A resolution calling the slave, Gabriel Prosser, an ”American patriot and freedom fighter” commemorates the 202nd anniversary of his hanging on October 10, 1800, in Richmond. Dozens of conspirators were also executed after two slaves told their masters of the plot. ”This resolution seeks to correct an error in history whereby Gabriel has been seen by many as a criminal,” Councilman Sa’ad El-Amin told the Council. (BH, see Dec 4; SR, see June 17, 2015)

The Matthew Shepard Act

October 28, 2009: President Obama signed the Matthew Shepard and James Byrd, Jr. Hate Crimes Prevention Act, also known as the Matthew Shepard Act, as a rider to the National Defense Authorization Act for 2010. Conceived as a response to the murders of Matthew Shepard and James Byrd, Jr., the measure expands the 1969 United States federal hate-crime law to include crimes motivated by a victim’s actual or perceived gender, sexual orientation, gender identity, or disability. (next BH, see November 15, 2010; see Shepard for expanded story;  next LGBTQ, see Nov 3)

October 28 Peace Love Art Activism

Vietnam

October 28, 1968: US Ambassador Bunker cabled the President that South Vietnam President Thieu had suddenly decided he needed more time to to consult his National Security Council regarding the Paris negotiations.

LBJ knew that Nixon had interfered.(Vietnam, see Oct 30; Nixon, see Nov 3)

October 28 Peace Love Art Activism

FREE SPEECHOctober 28 Peace Love Activism

October 28, 1989: a group burned a United States flag belonging to the United States Postal Service. The flag-burning occurred during a political demonstration convened in front of a post office in Seattle, Washington to protest the enactment of the Flag Protection Act of 1989, 18 U.S.C. § 700. That statute, which prohibits flag-burning, had taken effect only minutes before defendants’ actions against the flag.

Participants were charged with committing two misdemeanors: one count of fulfill injury to federal property and one count of knowingly burning a United States flag in violation of the Flag Protection Act. (see March 21, 1990)

October 28 Peace Love Art Activism

Fair Housing

1992 Act

October 28, 1992: The Federal Housing Enterprises Financial Safety and Soundness Act of 1992 signed.
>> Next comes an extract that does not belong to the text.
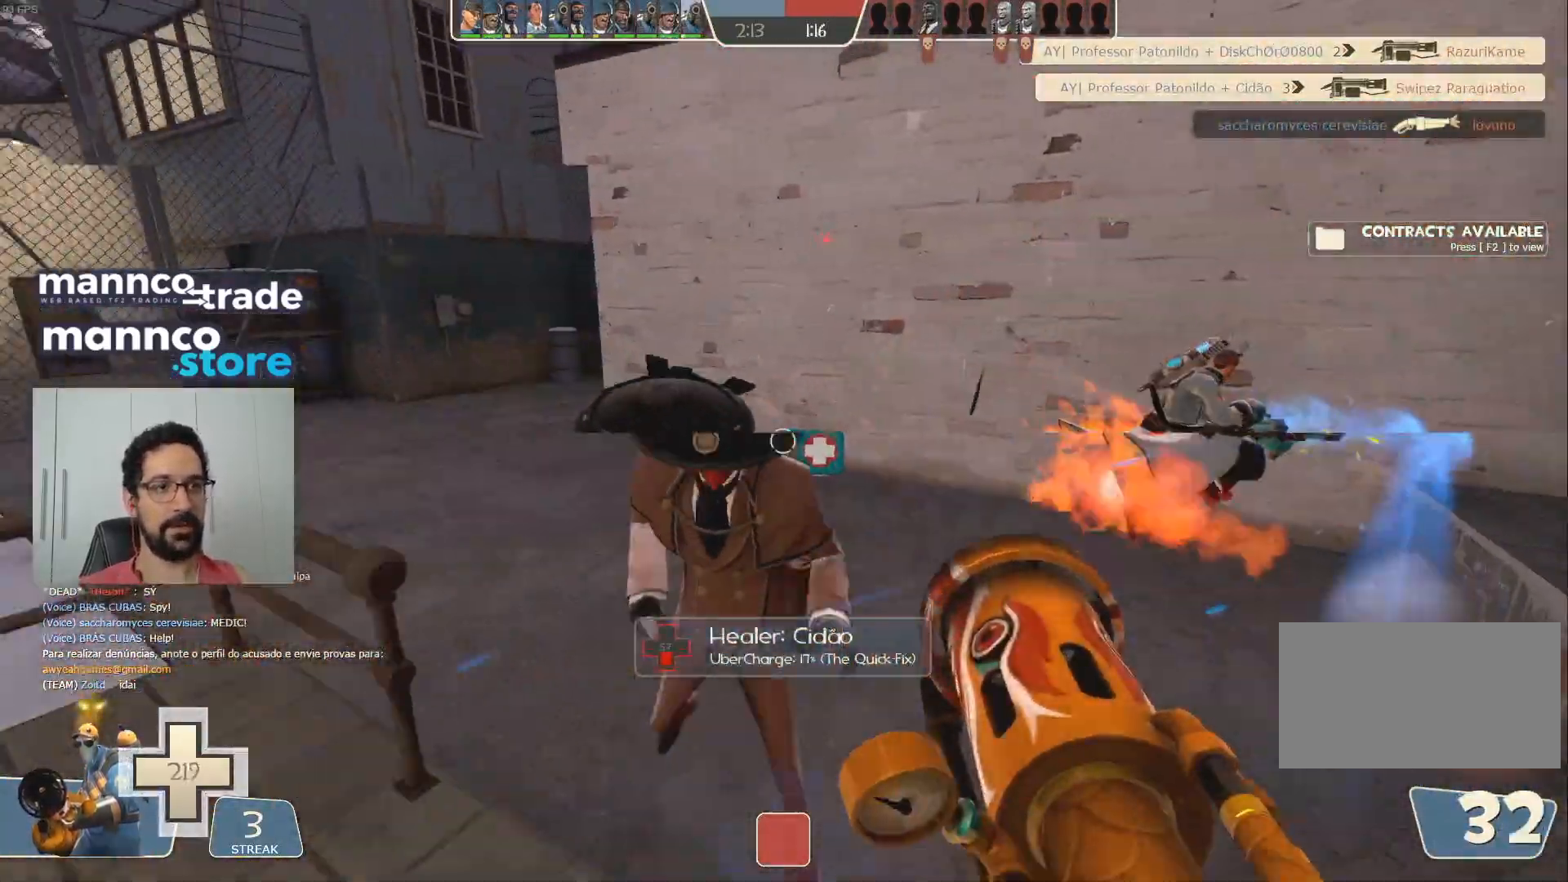
{"keys": ["a"], "mouse": ["left"], "events": [[417, "a", "down"], [417, "s", "up"], [433, "d", "up"]]}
The Act established the Office of Federal Housing Enterprise Oversight (OFHEO) within the Department of Housing and Urban Development (HUD). It also mandated that HUD set specific goals for the government-sponsored enterprises Fannie Mae and Freddie Mac, with regard to low income and under-served housing areas.

Home ownership

In 1996 home ownership totaled 66.3 million American households, the largest number ever. Except for a few historic buildings, Techwood Homes (see August 15, 1936) was demolished in 1996 before the 1996 Summer Olympics.

Enforcement Center

In 1998 HUD opened the Enforcement Center to take action against HUD-assisted multifamily property owners and other HUD fund recipients who violate laws and regulations. Congress approves Public Housing reforms to reduce segregation by race and income, encourage and reward work, bring more working families into public housing, and increase the availability of subsidized housing for very poor families.

Home ownership

In 2000 America’s home-ownership rate reached a new record-high of 67.7 percent in the third quarter of 2000. A total of 71.6 million American families own their homes – more than at any time in American history. (next Fair Housing, see July 19, 2013)
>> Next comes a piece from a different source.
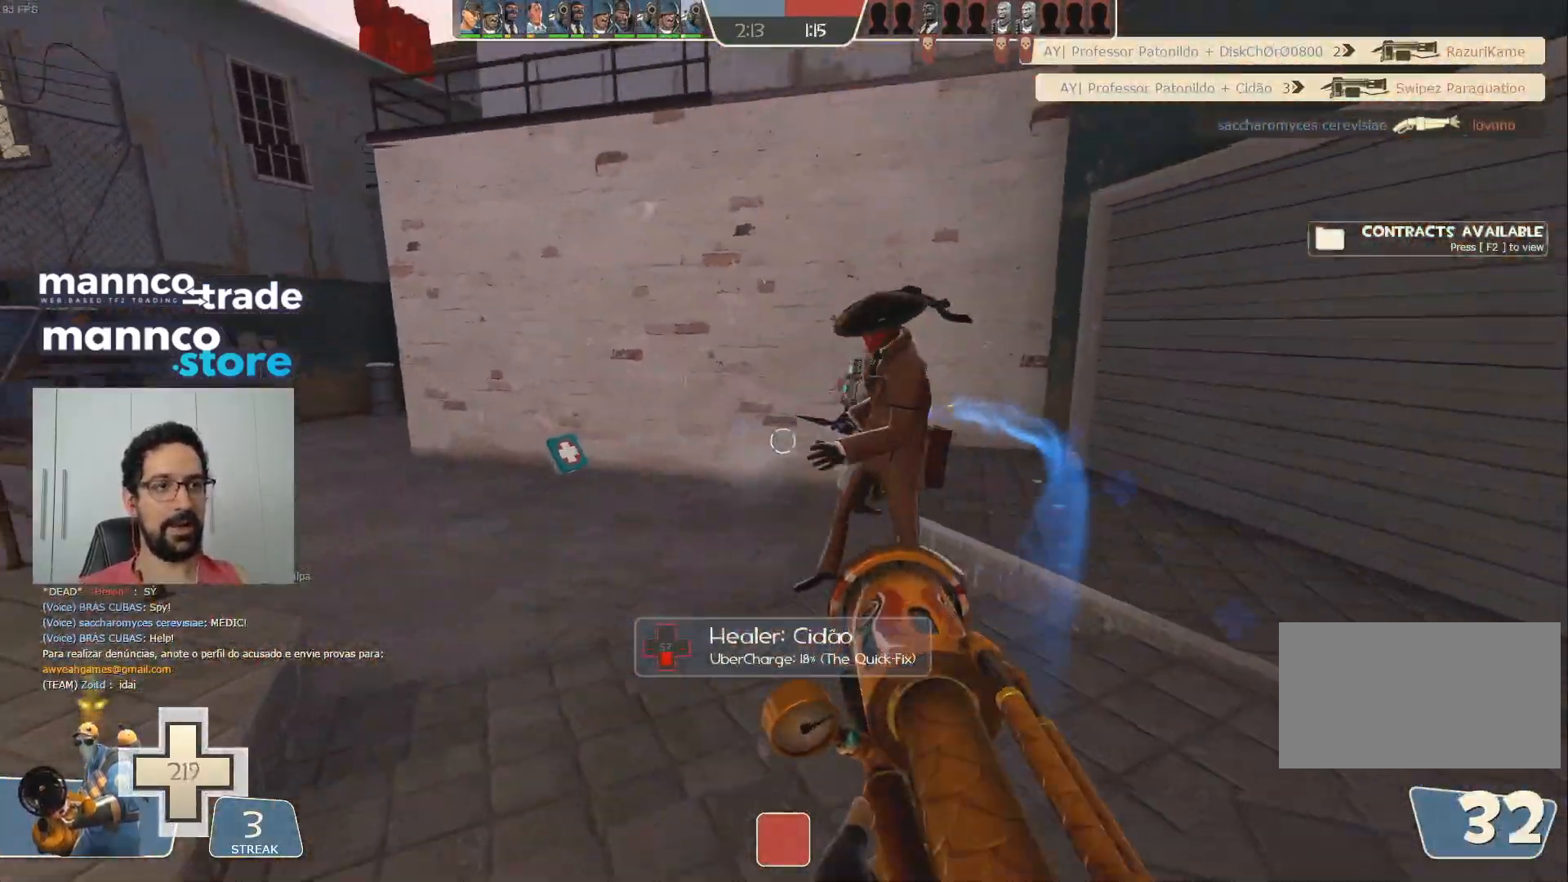
{"keys": ["a"], "mouse": ["left"], "events": [[17, "s", "down"], [300, "s", "up"]]}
October 28 Peace Love Art Activism

CLINTON IMPEACHMENT

October 28, 1998: in the final week of the 1998 campaign, Republicans shift gears and begin pummeling the Democrats in TV ads about Bill Clinton’s affair with Monica Lewinsky. (see Clinton for expanded story)

October 28 Peace Love Art Activism

Women’s Health

October 28, 2013: federal Judge Lee Yeakel of the US District Court in Austin blocked an important part of the state’s restrictive new abortion law, which would have required doctors performing the procedure to have admitting privileges at a nearby hospital. The decision, one day before the provision was to take effect, prevented a major disruption of the abortion clinics in Texas. It was a victory for abortion rights groups and clinics that said the measure served no medical purpose and could force as many as one-third of the state’s 36 abortion clinics to close.

But the court did not strike down a second measure, requiring doctors to use a particular drug protocol in nonsurgical, medication-induced abortions that doctors called outdated and too restrictive.

The decision is widely expected to be appealed to higher courts. Yeakel declared that “the act’s admitting-privileges provision is without a rational basis and places a substantial obstacle in the path of a woman seeking an abortion of a nonviable fetus.” (NYT article(BC, see Oct 31; Texas, see June 27, 2016)

October 28 Peace Love Art Activism

Trump Impeachment Inquiry

October 28, 2019: despite a subpoena, Charles M. Kupperman, the former deputy national security adviser and one of Mr. Trump’s “closest confidential” advisers, did not appear to testify. He had notified lawmakers through his lawyer that he would not appear to testify. Kupperman’s lawyer, Charles J. Cooper,  said that he was following orders from Trump.

“It is President Trump, and every president before him for at least the last half century, who have asserted testimonial immunity for their closest confidential advisers,” Cooper, wrote. [NYT article] (see TII for expanded chronology)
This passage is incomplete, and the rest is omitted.